▶ [REQUIREMENT]: Retrieve all lines below that have the string "bottom".

START INPUT MATERIAL

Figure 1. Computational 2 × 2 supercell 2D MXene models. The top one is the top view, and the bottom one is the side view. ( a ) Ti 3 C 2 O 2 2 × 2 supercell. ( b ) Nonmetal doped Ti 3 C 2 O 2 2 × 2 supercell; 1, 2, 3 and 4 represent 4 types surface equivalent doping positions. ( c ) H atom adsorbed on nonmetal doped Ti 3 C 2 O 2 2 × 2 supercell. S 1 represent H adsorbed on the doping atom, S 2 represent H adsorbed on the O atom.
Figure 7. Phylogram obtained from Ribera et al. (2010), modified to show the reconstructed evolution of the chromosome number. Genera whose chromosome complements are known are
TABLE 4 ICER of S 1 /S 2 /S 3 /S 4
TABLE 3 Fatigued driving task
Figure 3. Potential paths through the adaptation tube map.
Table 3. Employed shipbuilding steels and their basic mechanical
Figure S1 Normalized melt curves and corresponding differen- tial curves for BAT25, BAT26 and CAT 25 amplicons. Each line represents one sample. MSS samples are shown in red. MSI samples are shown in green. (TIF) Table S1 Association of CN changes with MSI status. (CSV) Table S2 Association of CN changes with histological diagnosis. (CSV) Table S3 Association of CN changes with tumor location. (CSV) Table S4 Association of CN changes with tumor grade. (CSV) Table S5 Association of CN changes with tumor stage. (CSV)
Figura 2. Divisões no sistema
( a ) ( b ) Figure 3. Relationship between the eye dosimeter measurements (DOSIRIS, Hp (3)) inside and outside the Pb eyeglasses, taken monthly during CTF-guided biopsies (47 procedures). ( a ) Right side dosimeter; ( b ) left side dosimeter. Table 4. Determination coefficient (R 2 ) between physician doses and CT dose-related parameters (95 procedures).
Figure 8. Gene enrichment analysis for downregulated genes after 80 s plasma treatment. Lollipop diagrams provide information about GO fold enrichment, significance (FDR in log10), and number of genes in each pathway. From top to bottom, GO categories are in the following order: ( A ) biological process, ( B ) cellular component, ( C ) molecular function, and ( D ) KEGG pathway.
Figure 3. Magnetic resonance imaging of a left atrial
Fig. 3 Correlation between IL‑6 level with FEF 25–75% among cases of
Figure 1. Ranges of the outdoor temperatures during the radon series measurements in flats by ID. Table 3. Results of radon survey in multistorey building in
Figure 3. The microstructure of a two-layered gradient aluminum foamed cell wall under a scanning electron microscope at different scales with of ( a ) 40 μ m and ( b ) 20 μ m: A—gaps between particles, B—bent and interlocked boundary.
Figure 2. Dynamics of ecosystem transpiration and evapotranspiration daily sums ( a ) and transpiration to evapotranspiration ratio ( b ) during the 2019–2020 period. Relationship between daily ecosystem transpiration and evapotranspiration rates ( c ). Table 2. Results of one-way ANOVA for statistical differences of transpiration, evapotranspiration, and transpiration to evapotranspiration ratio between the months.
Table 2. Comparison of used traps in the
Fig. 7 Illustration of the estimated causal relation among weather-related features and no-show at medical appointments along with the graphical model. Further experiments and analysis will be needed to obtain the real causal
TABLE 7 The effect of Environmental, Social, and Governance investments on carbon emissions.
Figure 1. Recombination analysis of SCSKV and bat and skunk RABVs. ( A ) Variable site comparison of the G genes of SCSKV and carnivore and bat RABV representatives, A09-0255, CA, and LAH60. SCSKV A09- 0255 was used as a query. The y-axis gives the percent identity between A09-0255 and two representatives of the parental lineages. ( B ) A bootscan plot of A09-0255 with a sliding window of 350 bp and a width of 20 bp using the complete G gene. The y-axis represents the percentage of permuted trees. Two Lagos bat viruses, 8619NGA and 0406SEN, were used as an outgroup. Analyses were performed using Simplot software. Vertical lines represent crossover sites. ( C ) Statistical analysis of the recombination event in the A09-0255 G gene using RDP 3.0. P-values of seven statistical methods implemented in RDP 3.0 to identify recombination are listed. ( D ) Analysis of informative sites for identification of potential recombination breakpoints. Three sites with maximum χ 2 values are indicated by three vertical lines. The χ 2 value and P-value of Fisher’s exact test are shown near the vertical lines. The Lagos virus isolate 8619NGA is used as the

END INPUT MATERIAL

▶ [TASK RESPONSE]:
Figure 1. Computational 2 × 2 supercell 2D MXene models. The top one is the top view, and the bottom one is the side view. ( a ) Ti 3 C 2 O 2 2 × 2 supercell. ( b ) Nonmetal doped Ti 3 C 2 O 2 2 × 2 supercell; 1, 2, 3 and 4 represent 4 types surface equivalent doping positions. ( c ) H atom adsorbed on nonmetal doped Ti 3 C 2 O 2 2 × 2 supercell. S 1 represent H adsorbed on the doping atom, S 2 represent H adsorbed on the O atom.
Figure 8. Gene enrichment analysis for downregulated genes after 80 s plasma treatment. Lollipop diagrams provide information about GO fold enrichment, significance (FDR in log10), and number of genes in each pathway. From top to bottom, GO categories are in the following order: ( A ) biological process, ( B ) cellular component, ( C ) molecular function, and ( D ) KEGG pathway.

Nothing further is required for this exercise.